What if trade-offs in sustainability transitions are not just about technical problems of optimization, but reflect political problems of power asymmetries and ethical dilemmas?
Lecture Series ‘Ecological Inequality’
The transition towards sustainability might be something we can no longer afford to avoid. But how will the benefits and costs be distributed, and how will it affect inequality? In the wake of the Katowice Climate Change Conference urging the world to embrace rigorous measures, discussions do not only revolve around the efficacy of climate policies, but also around their equity. Who is paying for these measures? Who are the winners and losers of such transition processes?
In this series, we use the concept of ecological inequality to shed light on the (potential) inequality implications of sustainability transitions, and the trade-offs embedded in these processes. Explore how transition processes may run the risk of increasing polarization between haves and have-nots. And what about the other way around? Under what conditions can sustainability measures have the potential to mitigate inequalities and to challenge existing wealth and power relations?
Trade-Offs in Sustainability Transitions
What if trade-offs in sustainability transitions are not just about technical problems of optimization, but reflect political problems of power asymmetries and ethical dilemmas? Ecological inequality may be a useful concept to explore these political and ethical dimensions, and to understand the socially differentiated impacts of environmental change. It can be used to examine how people’s use of, access to, and capacity to transform resources might affect inequality.

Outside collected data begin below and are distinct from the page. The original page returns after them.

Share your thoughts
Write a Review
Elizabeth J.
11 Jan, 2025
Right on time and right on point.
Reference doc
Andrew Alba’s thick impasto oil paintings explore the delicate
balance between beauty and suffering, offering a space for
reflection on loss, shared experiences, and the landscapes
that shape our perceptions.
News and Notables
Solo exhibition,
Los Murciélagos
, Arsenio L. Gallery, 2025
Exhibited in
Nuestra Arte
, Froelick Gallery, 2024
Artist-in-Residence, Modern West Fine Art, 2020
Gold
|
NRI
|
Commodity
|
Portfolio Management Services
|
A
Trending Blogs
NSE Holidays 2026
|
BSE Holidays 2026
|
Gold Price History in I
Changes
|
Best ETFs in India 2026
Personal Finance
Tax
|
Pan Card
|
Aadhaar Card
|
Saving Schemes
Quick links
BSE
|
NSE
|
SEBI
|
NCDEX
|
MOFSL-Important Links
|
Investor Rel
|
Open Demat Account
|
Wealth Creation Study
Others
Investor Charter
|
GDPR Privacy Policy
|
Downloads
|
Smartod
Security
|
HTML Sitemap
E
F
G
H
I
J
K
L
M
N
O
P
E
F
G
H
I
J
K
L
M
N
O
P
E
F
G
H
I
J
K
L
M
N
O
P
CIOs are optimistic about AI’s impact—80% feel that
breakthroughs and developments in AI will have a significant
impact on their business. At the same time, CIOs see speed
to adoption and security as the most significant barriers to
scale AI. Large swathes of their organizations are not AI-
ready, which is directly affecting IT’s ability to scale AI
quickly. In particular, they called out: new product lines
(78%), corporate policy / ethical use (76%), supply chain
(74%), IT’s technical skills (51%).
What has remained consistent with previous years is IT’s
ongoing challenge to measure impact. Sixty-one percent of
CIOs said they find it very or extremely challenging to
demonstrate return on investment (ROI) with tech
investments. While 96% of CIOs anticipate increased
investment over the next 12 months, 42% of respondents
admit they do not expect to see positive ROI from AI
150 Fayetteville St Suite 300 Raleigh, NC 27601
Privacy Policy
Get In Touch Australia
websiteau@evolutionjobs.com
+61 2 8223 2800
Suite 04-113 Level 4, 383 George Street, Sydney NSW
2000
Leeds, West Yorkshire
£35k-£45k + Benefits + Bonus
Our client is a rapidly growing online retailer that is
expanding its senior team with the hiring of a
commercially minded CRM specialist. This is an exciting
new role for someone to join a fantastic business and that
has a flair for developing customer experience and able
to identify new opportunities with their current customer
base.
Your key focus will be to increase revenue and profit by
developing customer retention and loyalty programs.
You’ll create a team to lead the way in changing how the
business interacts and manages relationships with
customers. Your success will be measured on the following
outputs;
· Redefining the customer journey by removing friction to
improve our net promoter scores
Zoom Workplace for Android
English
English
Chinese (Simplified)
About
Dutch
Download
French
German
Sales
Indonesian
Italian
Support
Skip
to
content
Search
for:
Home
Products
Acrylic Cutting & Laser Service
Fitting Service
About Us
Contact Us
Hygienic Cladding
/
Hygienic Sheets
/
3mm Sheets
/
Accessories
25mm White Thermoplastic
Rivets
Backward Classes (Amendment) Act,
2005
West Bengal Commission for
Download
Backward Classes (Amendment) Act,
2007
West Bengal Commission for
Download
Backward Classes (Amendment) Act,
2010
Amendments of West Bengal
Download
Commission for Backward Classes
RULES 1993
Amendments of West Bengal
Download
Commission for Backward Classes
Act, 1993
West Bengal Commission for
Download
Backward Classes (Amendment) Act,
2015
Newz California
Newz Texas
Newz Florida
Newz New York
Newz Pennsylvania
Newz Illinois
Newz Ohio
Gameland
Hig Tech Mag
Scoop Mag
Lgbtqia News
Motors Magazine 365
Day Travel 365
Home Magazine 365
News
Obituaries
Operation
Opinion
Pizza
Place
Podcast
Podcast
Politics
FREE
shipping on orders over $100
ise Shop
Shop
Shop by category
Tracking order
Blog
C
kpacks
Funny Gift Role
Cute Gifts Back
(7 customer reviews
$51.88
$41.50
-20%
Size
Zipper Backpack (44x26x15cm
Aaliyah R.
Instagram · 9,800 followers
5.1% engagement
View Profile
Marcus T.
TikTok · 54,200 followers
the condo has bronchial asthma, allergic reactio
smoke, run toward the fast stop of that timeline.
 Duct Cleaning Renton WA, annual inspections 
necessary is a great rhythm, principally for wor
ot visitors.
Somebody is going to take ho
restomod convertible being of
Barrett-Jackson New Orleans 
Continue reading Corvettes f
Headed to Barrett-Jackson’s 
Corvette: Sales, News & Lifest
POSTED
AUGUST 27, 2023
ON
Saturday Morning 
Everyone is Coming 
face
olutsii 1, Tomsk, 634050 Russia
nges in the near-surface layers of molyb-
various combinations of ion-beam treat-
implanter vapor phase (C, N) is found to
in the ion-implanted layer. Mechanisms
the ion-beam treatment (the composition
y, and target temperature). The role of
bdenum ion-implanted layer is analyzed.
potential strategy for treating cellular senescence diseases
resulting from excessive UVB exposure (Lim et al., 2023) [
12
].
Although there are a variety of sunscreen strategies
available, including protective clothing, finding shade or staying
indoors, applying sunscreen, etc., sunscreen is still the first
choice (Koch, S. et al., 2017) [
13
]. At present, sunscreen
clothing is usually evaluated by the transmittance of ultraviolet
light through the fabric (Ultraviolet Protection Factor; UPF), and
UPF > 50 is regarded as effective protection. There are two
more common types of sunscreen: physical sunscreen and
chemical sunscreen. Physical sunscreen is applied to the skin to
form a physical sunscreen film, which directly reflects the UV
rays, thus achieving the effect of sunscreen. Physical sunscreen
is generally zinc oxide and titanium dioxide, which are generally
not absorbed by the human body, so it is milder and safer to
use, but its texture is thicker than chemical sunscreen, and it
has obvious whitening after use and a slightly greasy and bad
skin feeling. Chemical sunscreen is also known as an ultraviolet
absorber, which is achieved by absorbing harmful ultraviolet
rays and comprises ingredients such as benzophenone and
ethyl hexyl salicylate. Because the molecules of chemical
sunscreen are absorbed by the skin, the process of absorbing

Tonight, professor Katrina Brown examines different dimensions of ecological inequality and how they play out in the trade-offs inherent in many interventions in environmental conservation and poverty alleviation. How can transdisciplinary and reflexive approaches help us to engender both pro-social and pro-environmental change?
About Katrina Brown
Katrina Brown is Professor of Social Science at the University of Exeter (UK). Professor Katrina Brown is an environmental social scientist working at the interface of international development, environmental change and sustainability. Her research focuses on how individuals and societies understand and respond to change, and their different capacities for adaptation and transformation.
Key issues of interest in her work are resilience, vulnerability and adaptation, and the different policy options for dealing with environmental change. She has conducted research in the areas of climate change, management of coastal resources, terrestrial conservation, forest ecosystems and ecosystem services. Her recent book, Resilience, Development and Global Change resulted from an ESRC Professorial Fellowship, Resilient Development in Social Ecological Systems, and presents a re-visioning of resilience for development. Katrina is committed to interdisciplinary and transdisciplinary research. In 2013 she won the first ‘AXA Outlook’ award for pioneering work in Kenya on resilience and poverty using Forum Theatre, which was the subject of a National Geographic film in 2014.